The setup of all three sabacc games is pretty similar in that you must choose a dealer. Whoever is sitting to the left of the dealer becomes the dealer in the next round, and so on.
The dealer then hands cards out to each player.
- Coruscant Shift: deals 5 cards
- Corellian Spike: deals 2 cards
- Traditional: deals 2 cards
Coruscant Shift’s 5 cards per player is a significant change from the older versions of the game, which only deal 2 cards per round.
Each version of sabacc comes with its own unique framework for rounds.
- Coruscant Shift:
- Sabacc Shift
- Reveal (you can also Fold if you decide your cards aren’t worth playing)
- Corellian Spike:
Coruscant Shift is the only version of sabacc where a sabacc shift is a guaranteed round. In Corellian Spike and the traditional variant, this only happens when the dice are rolled and land on the same faces.
Corellian Spike (3 rounds), similar to Coruscant Shift also have a limited number of rounds per hand whereas Traditional has an unlimited number.
Winning The Game
The number of times that the sabacc rounds must be replayed also vary depending on the variant you’re playing.
- Coruscant Shift: There are only two selection rounds before all players must reveal the cards they selected from their hands. Whoever’s selection is valued closest to the number rolled on the numbered die is the winner of the hand. Ties go to the person with the most symbols.

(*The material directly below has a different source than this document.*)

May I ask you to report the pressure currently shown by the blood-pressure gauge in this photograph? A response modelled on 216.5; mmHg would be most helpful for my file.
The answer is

- Corellian Spike: The rounds are played through three times. At the end of the third pass, each player places their cards face up on the table. Whoever’s hand scores closest to 0 is the winner of the hand. In the Han Solo Card Game version, players continue to replay the rounds until all the bounty tokens are dispersed. Whoever has the highest value in bounty tokens is the overall winner.
- Traditional: The rounds may be repeated indefinitely until a player feels they have enough cards to score close to either -23 or +23.
Regarding Coruscant Shift, it’s clear that this variant was designed to allow guests on the Halcyon to each have a turn playing the dealer. It may also be quicker to play than the other two.
While Coruscant Shift, Corellian Spike, and traditional sabacc share several basic characteristics, like the values of the cards, the objective to reach a certain value with your hand, and choosing a dealer, they also differ in significant ways. For example, the deck sizes vary considerably between these three games. There are also differences in the potential duration of each type of sabacc and in how many cards are dealt.